Another problem group is when, for example, queue, row, series (and sometimes tuple) are translated to the very same word in your language.
Given a western language with less users, and the low percentage of technical people in the population, this actually makes learning the topic much easier directly from English and then learn the translations in a second step.
Ruby could be a tool to transform this into a one-step process, providing either the translations or the original as a "Furigana".

British English to American English (and vice versa) Converter

Does anyone know of a library or bit of code that converts British English to American English and vice versa?
I don't imagine there's too many differences (some examples that come to mind are doughnut/donut, colour/color, grey/gray, localised/localized) but it would be nice to be able to provide localised site content.
I've been working on one to convert US English to UK English. As I've discovered it's actually a lot harder to write something to convert the other way but I hope to get around to providing a reverse conversion one day.
This isn't perfect, but it's not a bad effort (even if I do say so myself). It'll convert most US spellings to UK ones but there are some words where UK English retains the US spelling (e.g. "program" where this refers to computer software). It won't convert words like pants to trousers because my main goal was simply to make the spelling uniform across the whole document.
There are also words such as practice and license where UK English uses either those or practise & licence, depending on whether the word's being used as a verb or a noun. For those two examples the conversion tool will highlight them and an explanatory note pops up on the lower left hand of your screen when you hover your mouse over them. All word patterns which are converted are underlined in red, and the output is shown in a side by side comparison with your original input.
It'll do quite large blocks of text quite quickly, but I prefer to go use it just for a couple of paragraphs at a time - copying them in from a Word doc.
It's still a work in progress so if anyone has any comments or suggestions then I'd appreciate feedback I can use to improve it.
http://www.us2uk.eu/
The difference between UK and US English is far greater than just a difference in spelling.
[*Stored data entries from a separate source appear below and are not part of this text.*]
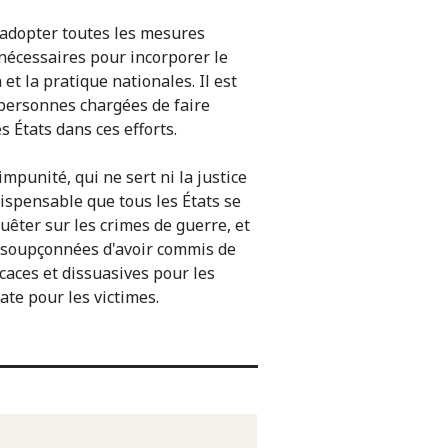
t adopter toutes les mesures
 nécessaires pour incorporer le
et la pratique nationales. Il est
personnes chargées de faire
s États dans ces efforts.
impunité, qui ne sert ni la justice
ndispensable que tous les États se
uêter sur les crimes de guerre, et
s soupçonnées d'avoir commis de
icaces et dissuasives pour les
te pour les victimes.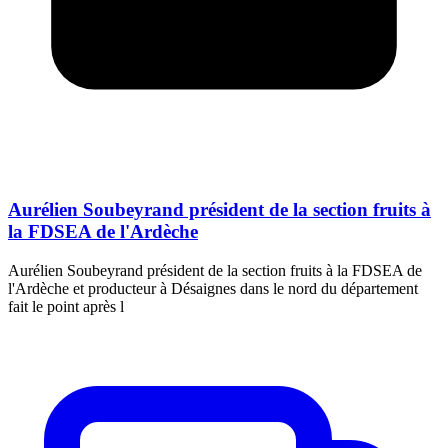
Aurélien Soubeyrand président de la section fruits à
la FDSEA de l'Ardèche
Aurélien Soubeyrand président de la section fruits à la FDSEA de
l'Ardèche et producteur à Désaignes dans le nord du département
fait le point après l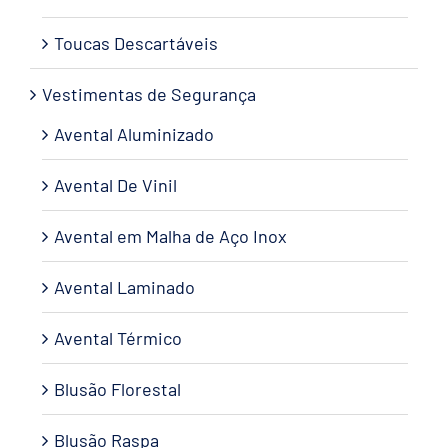
Toucas Descartáveis
Vestimentas de Segurança
Avental Aluminizado
Avental De Vinil
Avental em Malha de Aço Inox
Avental Laminado
Avental Térmico
Blusão Florestal
Blusão Raspa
There is also the hood/bonnet, sidewalk/pavement, pants/trousers idea.
Guess it depends how far you need to take it.
I looked forever to find a solution to this, but couldn't find one, so, I wrote my own bit of code for it, using a master list of ~20,000 different spellings that were freely available from the varcon project and the language experts at wordsworldwide:
https://github.com/HoldOffHunger/convert-british-to-american-spellings
Since I had two source lists, I used them each to crosscheck each other, and I found numerous errors and typos (varcon lists "preexistent"'s british equivalent as "preaexistent"). It is possible that I may have accidentally made typos, too, but, since I didn't do any wordsmithing here, I don't believe that to be the case.
Example:
require('AmericanBritishSpellings.php');
$american_british_spellings = new AmericanBritishSpellings();
$text = "Axiomatically ax that door, would you, my neighbour?";
$text = $american_british_spellings->SwapBritishSpellingsForAmericanSpellings(['text'=>$text]);
print($text); // output: Axiomatically axe that door, would you, my neighbor?
I think if you're thinking of converting from American English to British English, I personally wouldn't bother. Britain is very Americanised anyway, we accept silly yank spellings on the net :)
I had a similar problem recently. I discovered the following tool, called VarCon. I haven't tested it out, but I needed a rough converter for some text data. Here's an example.
echo "I apologise for my colourful tongue ." | ./translate british american
# >> I apologize for my colorful tongue .
It looks like it works for various dialects. Be sure to read the README and proceed with caution.
*note: This will only correct spelling variations.